Saved data entries:
_ _ _ _
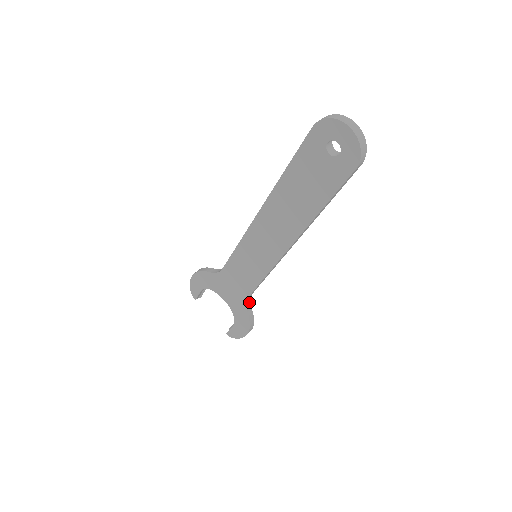
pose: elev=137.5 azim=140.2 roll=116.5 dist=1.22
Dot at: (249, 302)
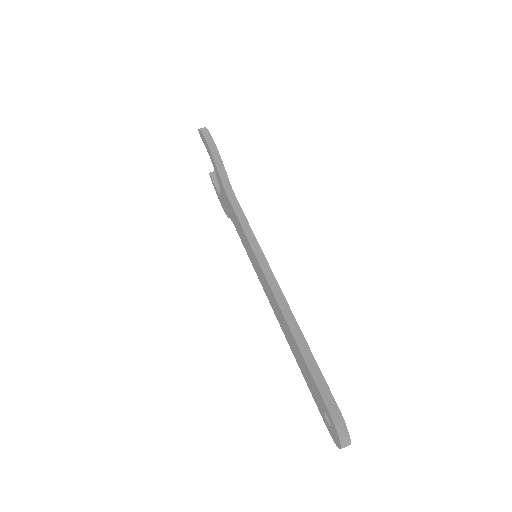
Dot at: occluded
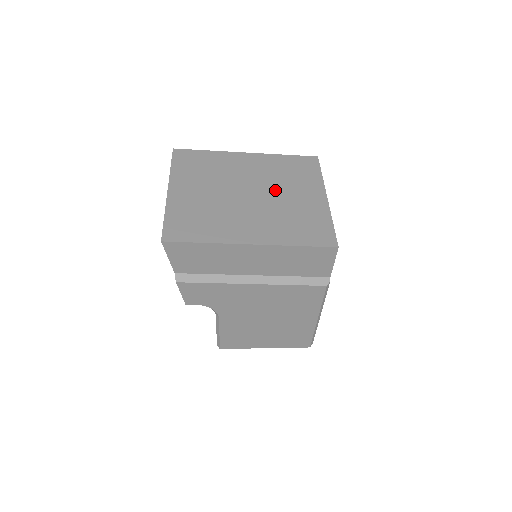
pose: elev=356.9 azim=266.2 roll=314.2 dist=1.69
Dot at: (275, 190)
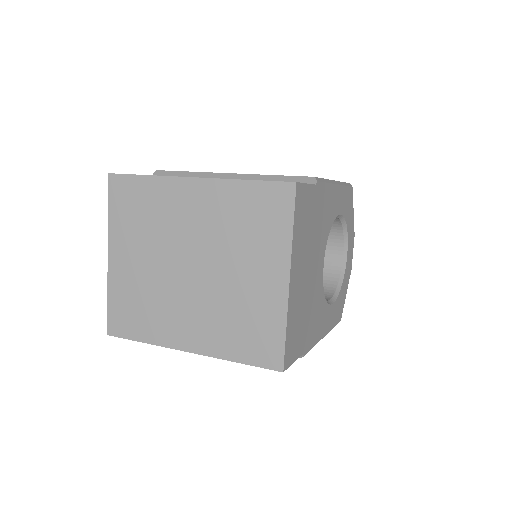
Dot at: (222, 262)
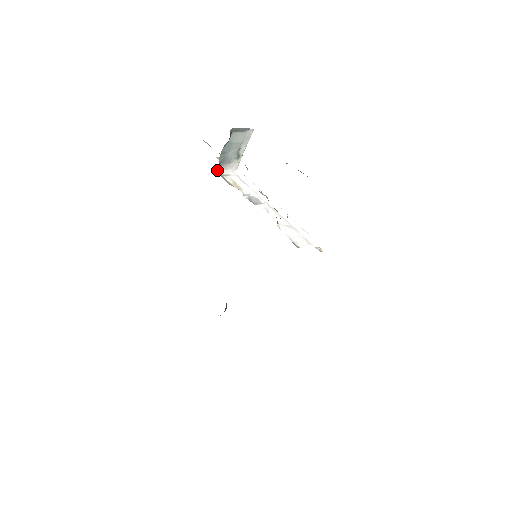
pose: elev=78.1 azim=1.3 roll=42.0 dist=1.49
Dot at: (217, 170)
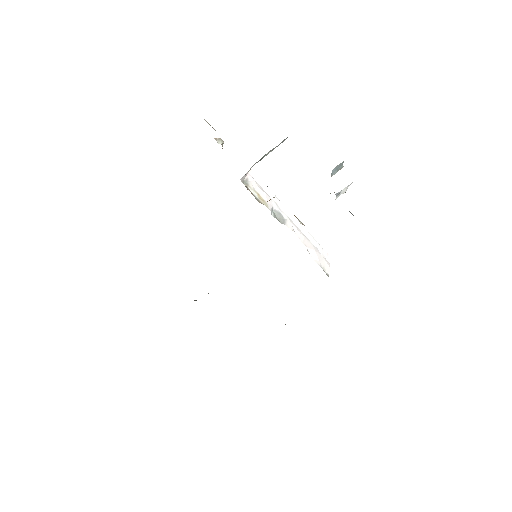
_ _ _ _
**WHAT YOU SHOULD DO:**
Rewrite the rows above, changing "pose" to "camera" everywhere and leaving all else as it is. Omit the pictures.

**FINISHED TASK:**
camera: elev=137.5 azim=140.2 roll=116.5 dist=1.22
Dot at: (249, 302)
Dot at: occluded
camera: elev=356.9 azim=266.2 roll=314.2 dist=1.69
Dot at: (275, 190)
Dot at: (222, 262)
camera: elev=78.1 azim=1.3 roll=42.0 dist=1.49
Dot at: (217, 170)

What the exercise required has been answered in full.